My dad. My dad has always been the sports leader in our family, and I’ve always been really attached to him. Every sport he did, I wanted to do. He played golf since he was a kid because of his grandpa, and when I was 12 he finally took me to watch him play and I said, ‘I want to do that too.’ From there, I just fell in love with the sport.
What will golf’s return to the Games, specifically in a country like Brazil, do for the sport?
The Olympic golf course is going to be the first public golf course in Brazil, so for the first time, people that walk by or people that live nearby are going to say, ‘Oh, there’s a golf course there,’ or ‘Oh, I can go in, I don’t need to be a member. I can try.’ My hope is that the organization that is in charge of the golf course can keep the price accessible for people in order for them to try out the sport, in order for them to develop new talents. Golf has never been talked about so much back home, and I’ve never been approached so much about golf. For the first time, golf is in that spotlight and people are going to be able to access it.
What are your professional goals after Rio?
Rio was a short term goal for me. My long term goal is to get onto the LPGA. It’s definitely where I want to be, where the best are and where I think I’m going to grow as a golfer the most. Hopefully in the next year, I’ll be there.
Your Instagram indicates you had a blast at the Games. Aside from playing, what was your favorite moment from the Olympics?
When I walked into the Maracana, the big stadium…first, we had to do sort of this big exodus to the Maracana with all the teams [laughs], and we had people chanting, ‘Brazil! Brazil!’ as we walked in. We sang our anthem through the whole path, and when I walked into the Maracana, it was one of the happiest moments of my life. I was jumping around and just so thankful to be out there. To listen to 120,000 people chanting and screaming…

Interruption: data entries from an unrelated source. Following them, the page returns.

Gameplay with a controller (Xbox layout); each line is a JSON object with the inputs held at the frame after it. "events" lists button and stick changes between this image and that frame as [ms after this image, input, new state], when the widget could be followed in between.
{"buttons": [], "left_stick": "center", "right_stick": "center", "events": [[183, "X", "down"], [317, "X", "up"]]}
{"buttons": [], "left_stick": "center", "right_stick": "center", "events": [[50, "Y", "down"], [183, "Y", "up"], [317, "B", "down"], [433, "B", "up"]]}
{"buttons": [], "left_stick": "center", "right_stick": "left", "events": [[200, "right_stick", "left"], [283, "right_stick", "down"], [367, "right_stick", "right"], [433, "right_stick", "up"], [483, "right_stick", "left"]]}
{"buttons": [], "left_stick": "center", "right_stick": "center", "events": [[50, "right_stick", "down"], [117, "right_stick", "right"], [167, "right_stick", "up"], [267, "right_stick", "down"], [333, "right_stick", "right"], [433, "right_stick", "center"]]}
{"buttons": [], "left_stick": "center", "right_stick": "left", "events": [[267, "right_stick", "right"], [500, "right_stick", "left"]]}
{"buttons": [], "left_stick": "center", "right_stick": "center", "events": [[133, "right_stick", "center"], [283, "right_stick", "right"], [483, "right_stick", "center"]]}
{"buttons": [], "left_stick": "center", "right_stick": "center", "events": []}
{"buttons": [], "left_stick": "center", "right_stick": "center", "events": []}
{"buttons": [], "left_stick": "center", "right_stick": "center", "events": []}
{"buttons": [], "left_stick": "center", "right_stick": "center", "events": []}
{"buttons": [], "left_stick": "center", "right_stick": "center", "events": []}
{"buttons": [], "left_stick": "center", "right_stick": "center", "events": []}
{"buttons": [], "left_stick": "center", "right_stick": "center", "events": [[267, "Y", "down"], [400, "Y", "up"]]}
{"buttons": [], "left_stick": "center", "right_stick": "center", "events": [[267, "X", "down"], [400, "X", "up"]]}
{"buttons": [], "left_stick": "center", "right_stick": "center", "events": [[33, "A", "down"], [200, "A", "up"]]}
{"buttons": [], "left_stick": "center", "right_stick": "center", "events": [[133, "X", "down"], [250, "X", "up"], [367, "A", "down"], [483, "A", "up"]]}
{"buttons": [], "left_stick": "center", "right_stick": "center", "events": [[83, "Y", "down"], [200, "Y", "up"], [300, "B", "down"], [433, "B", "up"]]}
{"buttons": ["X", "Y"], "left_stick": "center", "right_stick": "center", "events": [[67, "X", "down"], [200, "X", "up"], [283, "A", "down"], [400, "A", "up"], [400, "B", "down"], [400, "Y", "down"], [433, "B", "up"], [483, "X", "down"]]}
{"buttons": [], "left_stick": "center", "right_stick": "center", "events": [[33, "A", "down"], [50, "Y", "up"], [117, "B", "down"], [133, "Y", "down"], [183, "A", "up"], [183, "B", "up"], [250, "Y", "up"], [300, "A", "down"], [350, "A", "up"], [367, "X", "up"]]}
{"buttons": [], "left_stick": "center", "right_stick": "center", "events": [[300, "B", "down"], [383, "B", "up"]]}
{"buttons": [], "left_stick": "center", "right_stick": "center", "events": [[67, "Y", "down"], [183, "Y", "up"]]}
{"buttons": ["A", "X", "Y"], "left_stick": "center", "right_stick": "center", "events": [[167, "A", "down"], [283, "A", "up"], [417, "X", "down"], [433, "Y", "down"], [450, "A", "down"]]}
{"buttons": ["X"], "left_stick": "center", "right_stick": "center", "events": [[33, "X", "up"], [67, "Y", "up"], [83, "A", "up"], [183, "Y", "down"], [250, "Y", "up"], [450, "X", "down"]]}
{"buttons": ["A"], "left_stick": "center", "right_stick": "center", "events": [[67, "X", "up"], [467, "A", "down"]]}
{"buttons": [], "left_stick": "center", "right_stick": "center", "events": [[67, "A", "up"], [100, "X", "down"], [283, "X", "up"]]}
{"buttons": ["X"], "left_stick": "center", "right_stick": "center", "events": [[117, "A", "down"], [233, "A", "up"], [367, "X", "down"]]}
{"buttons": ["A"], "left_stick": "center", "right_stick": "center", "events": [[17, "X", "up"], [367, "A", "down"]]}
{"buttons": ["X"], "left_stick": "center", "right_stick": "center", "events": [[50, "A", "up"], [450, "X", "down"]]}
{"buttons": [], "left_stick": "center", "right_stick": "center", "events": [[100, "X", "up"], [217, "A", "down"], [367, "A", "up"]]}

After that, we had to take a turn and then I hear someone calling my name. I’m like, ‘What?’ I turn, and it’s my dad. He didn’t even know he was going to be there — it was a last minute invitation. He was in the first row, so I was able to hug him, we were able to cry together. Because that moment summarized our investment in my career, and to be able to become and Olympian and live that moment with my dad…that was the most memorable experience I had.
You finished T53, 16-over. Nothing to slouch about! You had a slow play penalty on the second day. Can you tell me what happened there?
I took it. I did try to refute it, of course, you know we always do at the end [laughs]. But they were right. I took a long time in those two shots, I got a warning, and then I got the stroke penalty. I give them the credit to do so. But it was good because it made me just stop trying to be perfect and get everything checked out for the following day and say, ‘Come on Vic, just hit the ball,’ you know? So I was trying to do so well that I think I slowed down quite a bit, and it actually helped me for the following days. I entered as the 58th player, and I left as the 53rd, so that is an improvement for me. I got some points in the world rankings, so I definitely took that as a positive improvement.
You’ve been on the LET since 2014. What’s something you’d take away from your time as a professional golfer so far?
Golf has opened so many doors for me. To be able to come to the U.S., to be able to get a scholarship and play at USC, to meet my husband at USC, to turn pro and have that hope. And then to be able to travel the world doing what I love, competing, I think I couldn’t have asked for a better career and a better life, so I’m very thankful. The friends that you make, the people that you know, the experience that you have, traveling the world and playing golf…I think that’s irreplaceable. I’m very, very blessed that I’m able to do what I do.